• Assigned task:
Please output these lines exactly as they appear, leaving out the pictures.

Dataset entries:
--------

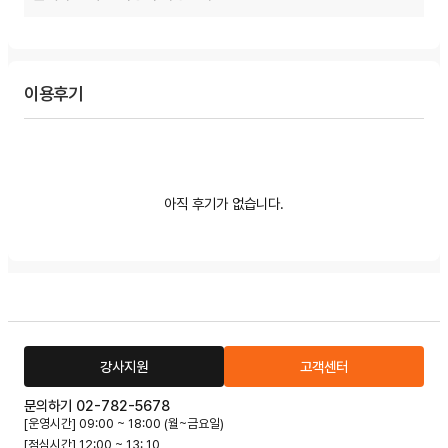
이용후기
아직 후기가 없습니다.
강사지원
고객센터
문의하기 02-782-5678
[운영시간] 09:00 ~ 18:00 (월~금요일)
[점심시간] 12:00 ~ 13: 10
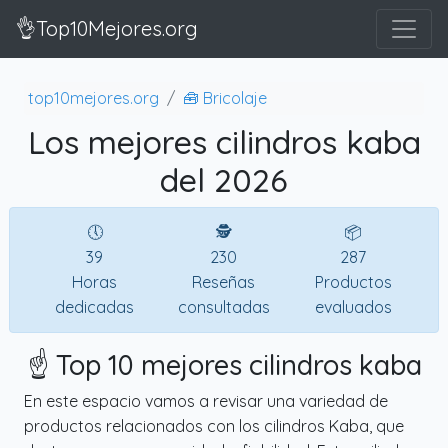
👌Top10Mejores.org
top10mejores.org
🧰 Bricolaje
Los mejores cilindros kaba
del 2026
🕔
🕵
📦
39
230
287
Horas
Reseñas
Productos
dedicadas
consultadas
evaluados
☝️ Top 10 mejores cilindros kaba
En este espacio vamos a revisar una variedad de
productos relacionados con los cilindros Kaba, que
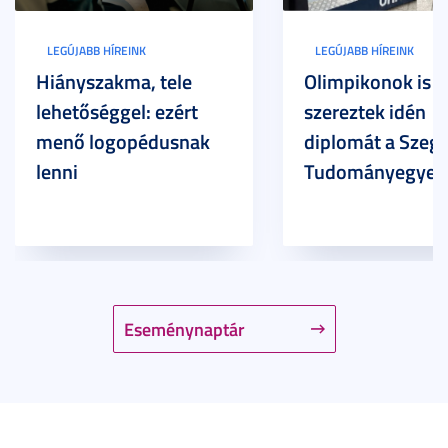
LEGÚJABB HÍREINK
LEGÚJABB HÍREINK
Hiányszakma, tele
Olimpikonok is
lehetőséggel: ezért
szereztek idén
menő logopédusnak
diplomát a Szege
lenni
Tudományegyet
Eseménynaptár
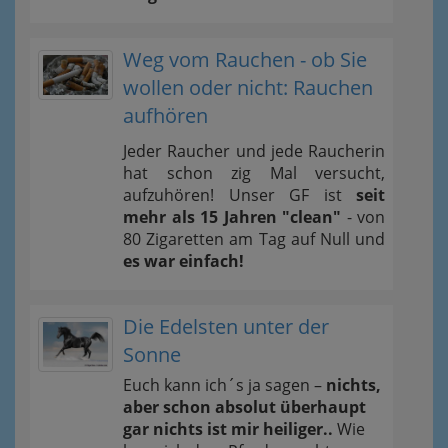
Weg vom Rauchen - ob Sie
wollen oder nicht: Rauchen
aufhören
Jeder Raucher und jede Raucherin
hat schon zig Mal versucht,
aufzuhören! Unser GF ist
seit
mehr als 15 Jahren "clean"
- von
80 Zigaretten am Tag auf Null und
es war einfach!
Die Edelsten unter der
Sonne
Euch kann ich´s ja sagen –
nichts,
aber schon absolut überhaupt
gar nichts ist mir heiliger..
Wie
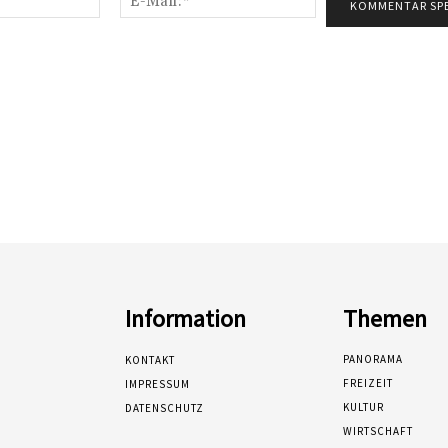
Mail:*
Information
Themen
PANORAMA
KONTAKT
FREIZEIT
IMPRESSUM
KULTUR
DATENSCHUTZ
WIRTSCHAFT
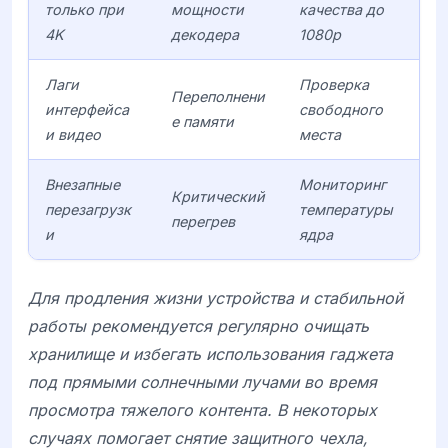
только при
мощности
качества до
4K
декодера
1080p
Лаги
Проверка
Переполнени
интерфейса
свободного
е памяти
и видео
места
Внезапные
Мониторинг
Критический
перезагрузк
температуры
перегрев
и
ядра
Для продления жизни устройства и стабильной
работы рекомендуется регулярно очищать
хранилище и избегать использования гаджета
под прямыми солнечными лучами во время
просмотра тяжелого контента. В некоторых
случаях помогает снятие защитного чехла,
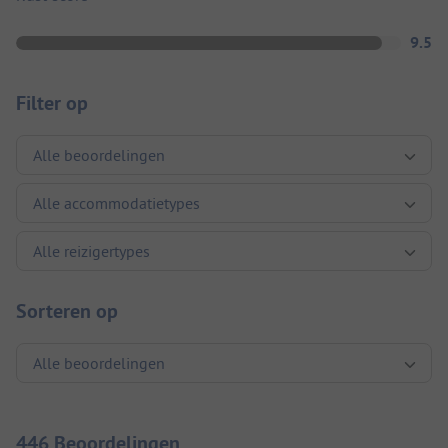
9.5
Filter op
Sorteren op
446 Beoordelingen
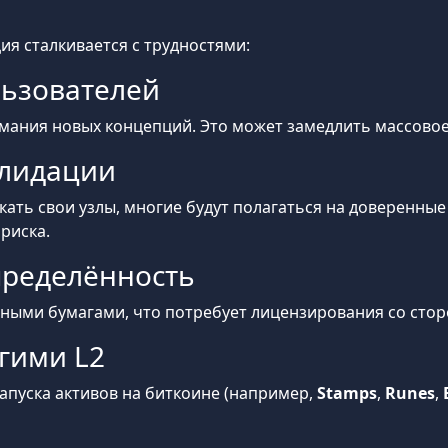
я сталкивается с трудностями:
льзователей
мания новых концепций. Это может замедлить массовое
алидации
скать свои узлы, многие будут полагаться на доверенны
риска.
пределённость
ными бумагами, что потребует лицензирования со сторо
гими L2
апуска активов на биткоине (например,
Stamps
,
Runes
,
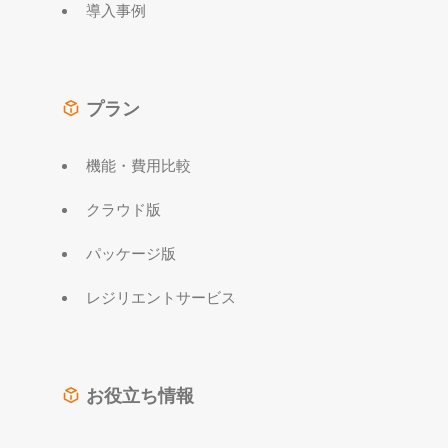
導入事例
プラン
機能・費用比較
クラウド版
パッケージ版
レジリエントサービス
お役立ち情報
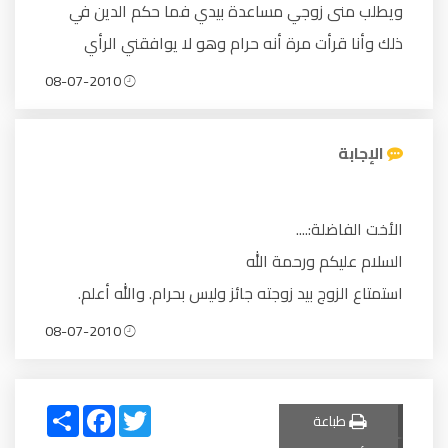
ويطلب منى زوجي مساعدة بيدي فما حكم الدين في
ذلك وأنا قرأت مرة أنه حرام وهو لا يوافقني الرأي
08-07-2010
الإجابة
الأخت الفاضلة:....
السلام عليكم ورحمة الله
استمتاع الزوج بيد زوجته جائز وليس بحرام. والله أعلم.
08-07-2010
Share
Facebook
Twitter
طباعة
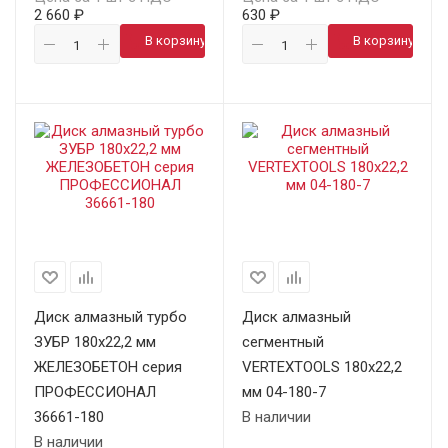
2 660 ₽
630 ₽
В корзину
В корзину
Диск алмазный турбо
Диск алмазный
ЗУБР 180х22,2 мм
сегментный
ЖЕЛЕЗОБЕТОН серия
VERTEXTOOLS 180х22,2
ПРОФЕССИОНАЛ
мм 04-180-7
36661-180
В наличии
В наличии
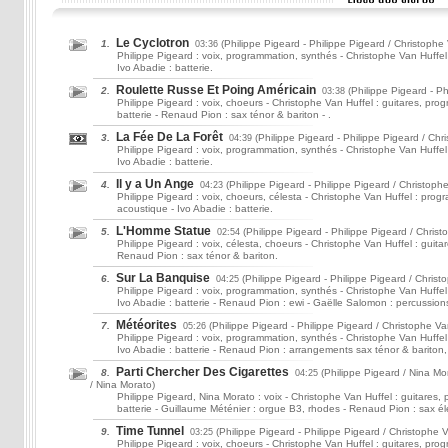
Le Cyclotron
1.
(Philippe Pigeard
- Philippe Pigeard / Christophe
03:36
Philippe Pigeard : voix, programmation, synthés - Christophe Van Huffel 
Ivo Abadie : batterie.
Roulette Russe Et Poing Américain
2.
(Philippe Pigeard
- Ph
03:38
Philippe Pigeard : voix, choeurs - Christophe Van Huffel : guitares, prog
batterie - Renaud Pion : sax ténor & bariton - .
La Fée De La Forêt
3.
(Philippe Pigeard
- Philippe Pigeard / Chri
04:39
Philippe Pigeard : voix, programmation, synthés - Christophe Van Huffel 
Ivo Abadie : batterie.
Il y a Un Ange
4.
(Philippe Pigeard
- Philippe Pigeard / Christophe
04:23
Philippe Pigeard : voix, choeurs, célesta - Christophe Van Huffel : progra
acoustique - Ivo Abadie : batterie.
L'Homme Statue
5.
(Philippe Pigeard
- Philippe Pigeard / Christ
02:54
Philippe Pigeard : voix, célesta, choeurs - Christophe Van Huffel : guitare
Renaud Pion : sax ténor & bariton.
Sur La Banquise
6.
(Philippe Pigeard
- Philippe Pigeard / Christo
04:25
Philippe Pigeard : voix, programmation, synthés - Christophe Van Huffel 
Ivo Abadie : batterie - Renaud Pion : ewi - Gaëlle Salomon : percussion
Météorites
7.
(Philippe Pigeard
- Philippe Pigeard / Christophe Va
05:26
Philippe Pigeard : voix, programmation, synthés - Christophe Van Huffel 
Ivo Abadie : batterie - Renaud Pion : arrangements sax ténor & bariton,
Parti Chercher Des Cigarettes
8.
(Philippe Pigeard / Nina Mo
04:25
/ Nina Morato)
Philippe Pigeard, Nina Morato : voix - Christophe Van Huffel : guitares, 
batterie - Guillaume Méténier : orgue B3, rhodes - Renaud Pion : sax él
Time Tunnel
9.
(Philippe Pigeard
- Philippe Pigeard / Christophe V
03:25
Philippe Pigeard : voix, choeurs - Christophe Van Huffel : guitares, pro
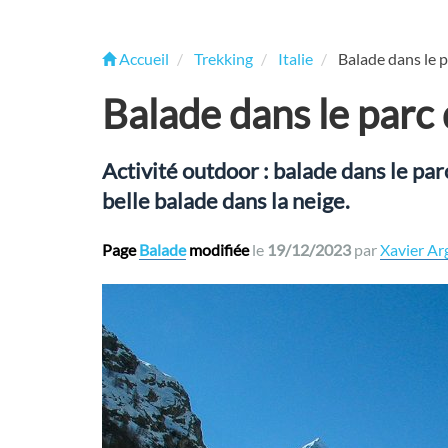
Accueil
Trekking
Italie
Balade dans le 
Balade dans le parc
Activité outdoor : balade dans le pa
belle balade dans la neige.
Page
Balade
modifiée
le
19/12/2023
par
Xavier Ar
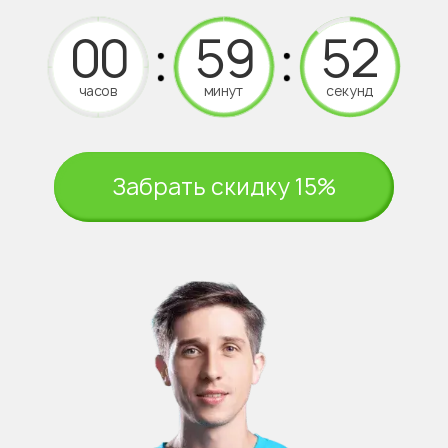
часов
минут
секунд
Забрать скидку 15%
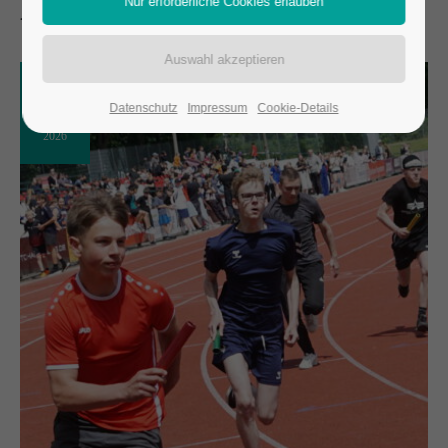
09
Datenschutz
Impressum
Cookie-Details
JUL
2026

--------

• Solved problem:
이용후기
아직 후기가 없습니다.
강사지원
고객센터
문의하기 02-782-5678
[운영시간] 09:00 ~ 18:00 (월~금요일)
[점심시간] 12:00 ~ 13: 10
👌Top10Mejores.org
top10mejores.org
🧰 Bricolaje
Los mejores cilindros kaba
del 2026
🕔
🕵
📦
39
230
287
Horas
Reseñas
Productos
dedicadas
consultadas
evaluados
☝️ Top 10 mejores cilindros kaba
En este espacio vamos a revisar una variedad de
productos relacionados con los cilindros Kaba, que
LEGÚJABB HÍREINK
LEGÚJABB HÍREINK
Hiányszakma, tele
Olimpikonok is
lehetőséggel: ezért
szereztek idén
menő logopédusnak
diplomát a Szege
lenni
Tudományegyet
Eseménynaptár
Weg vom Rauchen - ob Sie
wollen oder nicht: Rauchen
aufhören
Jeder Raucher und jede Raucherin
hat schon zig Mal versucht,
aufzuhören! Unser GF ist
seit
mehr als 15 Jahren "clean"
- von
80 Zigaretten am Tag auf Null und
es war einfach!
Die Edelsten unter der
Sonne
Euch kann ich´s ja sagen –
nichts,
aber schon absolut überhaupt
gar nichts ist mir heiliger..
Wie
Mail:*
Information
Themen
PANORAMA
KONTAKT
FREIZEIT
IMPRESSUM
KULTUR
DATENSCHUTZ
WIRTSCHAFT
только при
мощности
качества до
4K
декодера
1080p
Лаги
Проверка
Переполнени
интерфейса
свободного
е памяти
и видео
места
Внезапные
Мониторинг
Критический
перезагрузк
температуры
перегрев
и
ядра
Для продления жизни устройства и стабильной
работы рекомендуется регулярно очищать
хранилище и избегать использования гаджета
под прямыми солнечными лучами во время
просмотра тяжелого контента. В некоторых
случаях помогает снятие защитного чехла,
9.5
Filter op
Sorteren op
446 Beoordelingen
я сталкивается с трудностями:
льзователей
мания новых концепций. Это может замедлить массовое
алидации
скать свои узлы, многие будут полагаться на доверенны
риска.
пределённость
ными бумагами, что потребует лицензирования со сторо
гими L2
апуска активов на биткоине (например,
Stamps
,
Runes
,
導入事例
プラン
機能・費用比較
クラウド版
パッケージ版
レジリエントサービス
お役立ち情報
ويطلب منى زوجي مساعدة بيدي فما حكم الدين في
ذلك وأنا قرأت مرة أنه حرام وهو لا يوافقني الرأي
08-07-2010
الإجابة
الأخت الفاضلة:....
السلام عليكم ورحمة الله
استمتاع الزوج بيد زوجته جائز وليس بحرام. والله أعلم.
08-07-2010
Share
Facebook
Twitter
طباعة
2 660 ₽
630 ₽
В корзину
В корзину
Диск алмазный турбо
Диск алмазный
ЗУБР 180х22,2 мм
сегментный
ЖЕЛЕЗОБЕТОН серия
VERTEXTOOLS 180х22,2
ПРОФЕССИОНАЛ
мм 04-180-7
36661-180
В наличии
В наличии
Le Cyclotron
1.
(Philippe Pigeard
- Philippe Pigeard / Christophe
03:36
Philippe Pigeard : voix, programmation, synthés - Christophe Van Huffel 
Ivo Abadie : batterie.
Roulette Russe Et Poing Américain
2.
(Philippe Pigeard
- Ph
03:38
Philippe Pigeard : voix, choeurs - Christophe Van Huffel : guitares, prog
batterie - Renaud Pion : sax ténor & bariton - .
La Fée De La Forêt
3.
(Philippe Pigeard
- Philippe Pigeard / Chri
04:39
Philippe Pigeard : voix, programmation, synthés - Christophe Van Huffel 
Ivo Abadie : batterie.
Il y a Un Ange
4.
(Philippe Pigeard
- Philippe Pigeard / Christophe
04:23
Philippe Pigeard : voix, choeurs, célesta - Christophe Van Huffel : progra
acoustique - Ivo Abadie : batterie.
L'Homme Statue
5.
(Philippe Pigeard
- Philippe Pigeard / Christ
02:54
Philippe Pigeard : voix, célesta, choeurs - Christophe Van Huffel : guitare
Renaud Pion : sax ténor & bariton.
Sur La Banquise
6.
(Philippe Pigeard
- Philippe Pigeard / Christo
04:25
Philippe Pigeard : voix, programmation, synthés - Christophe Van Huffel 
Ivo Abadie : batterie - Renaud Pion : ewi - Gaëlle Salomon : percussion
Météorites
7.
(Philippe Pigeard
- Philippe Pigeard / Christophe Va
05:26
Philippe Pigeard : voix, programmation, synthés - Christophe Van Huffel 
Ivo Abadie : batterie - Renaud Pion : arrangements sax ténor & bariton,
Parti Chercher Des Cigarettes
8.
(Philippe Pigeard / Nina Mo
04:25
/ Nina Morato)
Philippe Pigeard, Nina Morato : voix - Christophe Van Huffel : guitares, 
batterie - Guillaume Méténier : orgue B3, rhodes - Renaud Pion : sax él
Time Tunnel
9.
(Philippe Pigeard
- Philippe Pigeard / Christophe V
03:25
Philippe Pigeard : voix, choeurs - Christophe Van Huffel : guitares, pro
Accueil
Trekking
Italie
Balade dans le 
Balade dans le parc
Activité outdoor : balade dans le pa
belle balade dans la neige.
Page
Balade
modifiée
le
19/12/2023
par
Xavier Ar
часов
минут
секунд
Забрать скидку 15%
09
Datenschutz
Impressum
Cookie-Details
JUL
2026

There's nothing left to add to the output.